Too Much Reliance on SK Hynix

The share of SK Hynix’s operating profit in the combined operating profit of SK Group’s three core subsidiaries – SK Hynix, SK Innovation and SK Telecom – is expected to reach 83.5 percent this year.

SK Hynix Inc. is expected to see its operating profit account for more than 80 percent of the total of SK Group this year. As the group is becoming more and more dependent on the semiconductor business, it is getting more and more vulnerable as a whole. Market experts say that it is urgent for the group to seek for “post-semiconductor” growth engines as its main businesses, including telecommunications, petrochemical and refining, have flatten out while the semiconductor business is subject to fluctuations.

According to Seoul-based market data provider FnGuide on September 27, the share of SK Hynix’s operating profit in the combined operating profit of SK Group’s three core subsidiaries – SK Hynix, SK Innovation and SK Telecom – is expected to reach 83.5 percent this year. SK Hynix’s operating profit projections stand at 22.28 trillion won (US$20.03 billion), which is much higher than the projections of SK Innovation at 3 trillion won (US$2.69 billion) and SK Telecom at 1.39 trillion won (US$1.25 billion). Although the group’s business portfolio consists of three main pillars, including semiconductor, telecommunications and oil refining and petrochemicals, they have a big difference in performance. An official from the securities industry said, “SK Hynix’s operating profit will take up over 80 percent even when the operating profits of the group’s 100 subsidiaries are combined.”
 

The gap between SK Hynix and other subsidiaries seems to be growing further. The share of SK Hynix in the combined operating profit of the three major subsidiaries shoot up from 40.7 percent in 2016 to 74.2 percent in 2017. This was largely due to fact that SK Hynix’s operating profit surged from 3.28 trillion won (US$2.95 billion) to 13.72 trillion won (US$12.33 billion) over the same period, but the sluggish performance of the telecommunications and oil refining and petrochemical businesses also helped. The operating profit of SK Innovation stood still from 3.228 trillion won (US$2.9 billion) to 3.234 trillion won (US$2.91 billion) as well as SK Telecom from 1.536 trillion won (US$1.38 billion) to 1.537 trillion won (US$1.381 billion).

The problem is that semiconductor business fluctuations can deal a blow to the whole group. SK Hynix’s main memory chip business is vulnerable to market conditions. Germany’s DRAM chip giant Qimonda and Japan’s Elpida Memory disappeared overnight. The time of China, the biggest semiconductor consumer in the world, turning its back on South Korea is getting close. Chinese President Xi Jinping has ordered to raise the nation’s semiconductor self-sufficiency rate to 70 percent by 2025. Global investment firms, such as Morgan Stanley and Goldman Sachs, claim that the semiconductor industry has already hit the boom.

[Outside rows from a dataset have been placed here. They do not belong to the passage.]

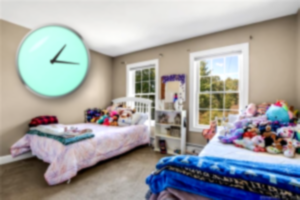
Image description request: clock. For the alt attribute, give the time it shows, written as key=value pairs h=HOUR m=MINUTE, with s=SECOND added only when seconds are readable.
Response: h=1 m=16
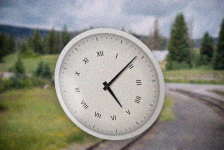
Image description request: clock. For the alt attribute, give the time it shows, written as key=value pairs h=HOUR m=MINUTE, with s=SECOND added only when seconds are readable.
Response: h=5 m=9
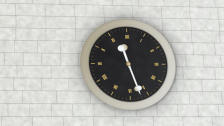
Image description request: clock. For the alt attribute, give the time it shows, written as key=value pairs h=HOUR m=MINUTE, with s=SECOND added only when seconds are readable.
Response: h=11 m=27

In short, there is no guarantee that the group would continuously make enough profits. SK Group announced in March a plan to invest 80 trillion won (US$71.91 billion) in the five new industrial sectors in the next three years. A total of 27.5 trillion won (US$24.72 billion) will be injected this year alone, which is 44 percent higher than last year. The group needs a new cash cow other than SK Hynix. Some market experts say that SK Group will sell off some of its affiliates to secure cash.

SK Group is making every effort to seek for post-semiconductor growth drivers. SK Holdings C&C, the holding firm of the group, is strengthening its investment in the biotech and pharmaceutical, shale energy and car sharing services areas. The heart of the investment is biotechnology. SK Holdings C&C acquired U.S.-based contract development and manufacturing organization (CDMO) AMPAC Fine Chemicals for 700 billion won (US$629.21 million) in July. The company bought an Irish plant of multinational pharmaceutical firm Bristol-Myers Squibb (BMS) last year. The biotech sector is forecast to create a considerable amount of added value when combining SK Group’s information and communications technology (ICT) capability and big data. In particular, the group has been paying more attention to SK Biopharmaceuticals, a subsidiary of SK Holdings C&C, after Chey Yoon-chung, the oldest daughter of SK Group chairman Chey Tae-won, joined the firm last year.

The group purchased a 9.5 percent stake in Vietnamese listed conglomerate Masan Group for 530 billion won (US$476.4 million) this month as part of its strategy to grow into a “Southeast Asia insider,” beyond “China insider.” Masan Group’s core business is food and beverage but it is the seventh largest company by market cap in Vietnam. Accordingly, it can have a big help when Vietnam privatizes a Vietnam’s state-run company or push ahead with various mergers and acquisitions. In fact, chairman Chey met Nguyen Xuan Phuc, prime minister of Vietnam, in November last year to pledge to promote close cooperation between the two companies.